Prompted by this bad experience, Dr. Fang, with the help of another editor at the journal, Dr. Arturo Casadevall, decided to investigate how widespread this type of misconduct had become in the scientific community. The results of the investigation were disturbing. They concluded that retractions from scientific journals are rising and that this trend is a symptom of fundamental problems in today's scientific climate.

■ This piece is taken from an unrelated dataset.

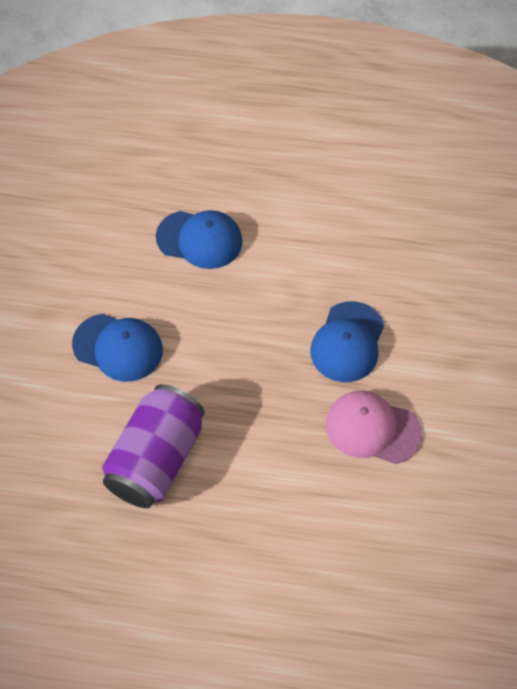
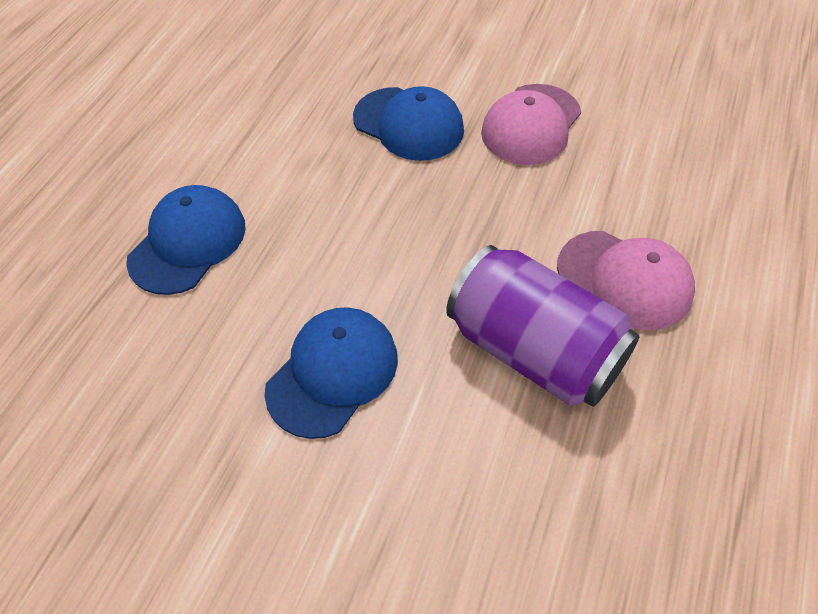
camera: 75 degrees left, 5 degrees down
(228, 511) = (624, 279): none -> pink cap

Fang and Casadevall cite the intense pressure to be published in prestigious journals among the primary contributing factors to this problem. For a researcher, professional success can depend on getting many papers published in high impact journals. High publication rates can give scientists an edge in securing jobs and grants, both of which are available in diminishing numbers in today's economic climate. In addition, promotions are often awarded based on the amount of papers a scientist has published and how much grant money he has secured. These career pressures create a rush to publish that causes some scientists to cut corners on research and, in some cases, resort to misconduct.
Potential for Misconduct Reform
Fang and Casadevall have suggested a number of reforms to the system. They state that the place to begin in changing what they call a “dysfunctional scientific climate” is to ensure that graduate students first are given a better understanding of the basic rules of science.
The two suggest moving away from the prevailing “winner-takes-all” system, which leads to grants being concentrated among a small percentage of scientists. Capping grants that can potentially be received by each lab is one method proposed to change that system, along with modifications in the way that scientific discoveries are credited.
Presently, discoveries are credited according to the “priority rule,” which bestows all credit to the scientist who first publishes their results. As a result, Casadevall feels that research teams ending up placing too much significance on secrecy and speed; rushing research in order to publish ahead of competitors. He suggests that the rules for scientific prizes should be changed by taking collaboration into account when making decisions on promotions.
If some combination of these reforms are brought to fruition it could very well improve the current rate of misconduct in submissions to scientific publications. However, there will never be a 100% safety net purely based on systematic reform. This is why reform always must be meshed with technology to detect and prevent those cases of plagiarism with the potential to slip through the safety net.